The links to our daily posts while living in the NICU are collected here. I you are preemie parents and have questions or need support, please reach out to me via email. I hear from so many of you and am happy to provide any encouragement I can. Meeting other parents in our situation helped get me through our 6.5 week stay. 

11 Responses leave one →
  1. February 1, 2012

    Ahhhh, it is so crazy how fast that all happened! You are so sweet to care what Stu was going through, I was much more selfish with Brendan, lol. It is so amazing how scary and unknown everything was and now a year later we have these amazing little bundles of energy.

  2. Linda Johnson permalink
    February 1, 2012

    Thank you for sharing Ethan’s remarkable birth. I will never forget the call I made to stu. He had left a message and my cell phone whch I accidently left at home. When I called him back after work he told me Ethan was born. Wow, what a shock and Stu was so tired and worn out. ( I think us mom’s are on an emotioinal high when our babies arrive, tired and worn out seems to come later)

    Watching Ethan grow this last year has been such a wonderful journey thanks to you Becky. I love reading your posts on Ethan and your family. I’m also blessed to have a son that takes such good care of you and Ethan.

    love ya all!

  3. February 1, 2012

    Love the “Rest of the Story”………The Beginning.
    I know you’ve got a book in there.
    Dad

  4. February 1, 2012

    Oh my gosh what an amazing story. It makes you a stronger person and you know how wonderful your little boy is. Hurrah for Stu. What an experience. GG

  5. Sandy Schon permalink
    February 1, 2012

    I thought we knew most of the details of Ethan’s birth, but there were many more details we didn’t know. Thank you for sharing Ethan’s birth story with honesty and humility. You are an amazing mother and Stu is the perfect husband for you. You’re both wonderful parents and Ethan is a joy for us all. See you soon. Love, MOM

  6. Adrianne permalink
    February 1, 2012

    I love this story.
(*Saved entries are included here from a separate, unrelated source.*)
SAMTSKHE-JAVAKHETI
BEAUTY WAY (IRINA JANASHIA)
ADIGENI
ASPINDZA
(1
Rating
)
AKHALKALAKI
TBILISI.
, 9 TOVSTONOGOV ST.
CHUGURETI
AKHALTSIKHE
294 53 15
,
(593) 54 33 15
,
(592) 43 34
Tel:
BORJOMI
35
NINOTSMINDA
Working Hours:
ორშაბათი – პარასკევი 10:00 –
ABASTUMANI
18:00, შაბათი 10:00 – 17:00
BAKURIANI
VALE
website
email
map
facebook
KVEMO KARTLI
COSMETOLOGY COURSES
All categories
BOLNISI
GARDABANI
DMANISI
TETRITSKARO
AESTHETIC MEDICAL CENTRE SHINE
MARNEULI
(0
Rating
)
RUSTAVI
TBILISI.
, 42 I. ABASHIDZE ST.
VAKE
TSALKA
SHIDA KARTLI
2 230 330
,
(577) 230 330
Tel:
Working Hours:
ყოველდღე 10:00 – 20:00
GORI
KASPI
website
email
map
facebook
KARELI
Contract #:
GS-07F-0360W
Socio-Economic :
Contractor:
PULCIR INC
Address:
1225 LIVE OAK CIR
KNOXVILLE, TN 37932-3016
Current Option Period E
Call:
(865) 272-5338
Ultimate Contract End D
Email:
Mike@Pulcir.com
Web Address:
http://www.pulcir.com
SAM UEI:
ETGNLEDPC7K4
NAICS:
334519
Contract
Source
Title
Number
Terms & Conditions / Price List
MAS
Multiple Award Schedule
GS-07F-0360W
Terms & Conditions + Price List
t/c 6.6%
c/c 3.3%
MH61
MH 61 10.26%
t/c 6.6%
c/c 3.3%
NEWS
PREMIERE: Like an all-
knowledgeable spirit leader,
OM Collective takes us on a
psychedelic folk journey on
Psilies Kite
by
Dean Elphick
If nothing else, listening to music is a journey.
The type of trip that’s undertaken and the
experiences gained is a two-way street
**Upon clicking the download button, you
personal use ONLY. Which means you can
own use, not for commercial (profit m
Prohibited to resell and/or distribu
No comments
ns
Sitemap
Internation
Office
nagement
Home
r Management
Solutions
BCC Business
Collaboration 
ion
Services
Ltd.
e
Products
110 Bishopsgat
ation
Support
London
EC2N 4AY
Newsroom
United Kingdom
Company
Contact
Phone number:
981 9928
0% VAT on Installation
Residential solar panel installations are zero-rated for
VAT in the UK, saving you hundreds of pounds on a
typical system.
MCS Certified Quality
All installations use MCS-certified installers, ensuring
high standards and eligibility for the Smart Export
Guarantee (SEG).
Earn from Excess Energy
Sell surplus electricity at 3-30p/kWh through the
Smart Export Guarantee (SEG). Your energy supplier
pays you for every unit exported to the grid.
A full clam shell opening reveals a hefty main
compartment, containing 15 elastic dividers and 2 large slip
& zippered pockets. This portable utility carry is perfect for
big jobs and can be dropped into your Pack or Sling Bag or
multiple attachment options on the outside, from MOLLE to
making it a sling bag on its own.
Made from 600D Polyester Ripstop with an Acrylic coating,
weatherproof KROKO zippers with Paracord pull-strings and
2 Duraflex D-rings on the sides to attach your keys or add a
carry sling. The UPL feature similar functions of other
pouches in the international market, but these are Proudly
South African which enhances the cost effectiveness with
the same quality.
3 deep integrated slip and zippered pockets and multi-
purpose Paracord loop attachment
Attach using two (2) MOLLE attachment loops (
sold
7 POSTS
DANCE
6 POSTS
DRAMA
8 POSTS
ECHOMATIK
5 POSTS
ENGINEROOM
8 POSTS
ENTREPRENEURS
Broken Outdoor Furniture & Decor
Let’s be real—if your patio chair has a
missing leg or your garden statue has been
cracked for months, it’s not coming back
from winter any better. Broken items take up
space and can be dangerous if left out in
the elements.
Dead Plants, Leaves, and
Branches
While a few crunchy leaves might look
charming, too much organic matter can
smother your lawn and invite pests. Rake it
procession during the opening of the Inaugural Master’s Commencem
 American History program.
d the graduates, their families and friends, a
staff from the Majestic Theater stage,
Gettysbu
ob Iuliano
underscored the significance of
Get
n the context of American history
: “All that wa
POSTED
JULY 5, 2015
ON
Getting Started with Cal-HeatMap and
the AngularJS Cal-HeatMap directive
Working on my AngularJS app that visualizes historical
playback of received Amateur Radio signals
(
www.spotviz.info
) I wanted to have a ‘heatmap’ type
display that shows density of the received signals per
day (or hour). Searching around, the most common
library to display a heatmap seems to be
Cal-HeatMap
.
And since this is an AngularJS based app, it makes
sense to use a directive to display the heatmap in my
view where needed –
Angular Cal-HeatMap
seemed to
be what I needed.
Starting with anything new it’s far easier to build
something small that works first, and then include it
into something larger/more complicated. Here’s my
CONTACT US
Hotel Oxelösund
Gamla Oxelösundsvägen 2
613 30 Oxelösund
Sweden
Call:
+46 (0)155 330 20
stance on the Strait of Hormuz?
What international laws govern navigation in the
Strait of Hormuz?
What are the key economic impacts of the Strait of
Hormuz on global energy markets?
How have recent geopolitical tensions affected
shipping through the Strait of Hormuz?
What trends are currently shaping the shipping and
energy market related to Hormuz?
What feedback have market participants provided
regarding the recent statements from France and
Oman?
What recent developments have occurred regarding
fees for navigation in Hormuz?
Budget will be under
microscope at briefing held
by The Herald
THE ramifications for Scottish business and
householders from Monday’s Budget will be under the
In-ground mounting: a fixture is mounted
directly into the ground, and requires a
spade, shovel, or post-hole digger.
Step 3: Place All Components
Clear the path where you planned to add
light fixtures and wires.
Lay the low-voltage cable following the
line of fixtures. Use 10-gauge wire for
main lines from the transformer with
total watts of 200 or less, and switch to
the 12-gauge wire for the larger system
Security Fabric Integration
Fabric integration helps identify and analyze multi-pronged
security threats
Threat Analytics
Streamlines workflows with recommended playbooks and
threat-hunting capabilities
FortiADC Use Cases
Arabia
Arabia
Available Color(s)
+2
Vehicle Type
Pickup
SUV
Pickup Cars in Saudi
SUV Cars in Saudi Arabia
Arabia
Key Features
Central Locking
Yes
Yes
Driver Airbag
Thanks for sharing and for making me cry…again!

  7. December 8, 2012

    oh my. what an emotional story! my husband wants to know whats wrong with me! haha

    • Becky permalink*
      December 8, 2012

      Ha, it was an interesting start to parenthood. :) He’ll be two at the end of this month though and you’d never guess he was a preemie!

  8. Chelsey permalink
    March 3, 2013

    I was born 9 weeks early, and spent my first 7 weeks in the hospital, as well. Unfortunately, my poor mama was on bed rest for 2 months before they finally took me by C section. Twenty three (and a half) years later, she still tears up whenever she talks about her pregnancy or my birth. Your family and stories are so beautiful, thank you for sharing!

    • Becky permalink*
      March 3, 2013

      Wow. I LOVE hearing stories like that. And being on bed rest for 2 months before??? OMG. Your mom is a trooper. Women amaze me. Thanks for reading!

  9. Brooke permalink
    March 29, 2016

    I found your site while searching for paleontologist birthday parties for my soon to be 5 year old. He already had the dinosaur party to end all dinosaur parties for his 4th birthday party but the obsession continues and this is what he wants so this is what he gets! Anyway, for a brief moment I thought I was reading about us. My water broke at 29 weeks and I was on bed rest in the hospital for 3 weeks and Sawyer was in the NICU for 3 months. What a difficult and beautiful experience all at the same time. We would have sunk if it weren’t for the prayer support from our church, our faith in God and our amazing family and friends. Sawyer also had a construction birthday party when he turned 3. I think our boys might be kindred spirits. Ethan looks amazing and Sawyer is the picture of health as well. I find that we almost get to a point where we forget what we went through. I guess that’s the beauty of this great adventure. Good or bad I wouldn’t trade this journey for anything. Thank you for sharing your story and God bless your family!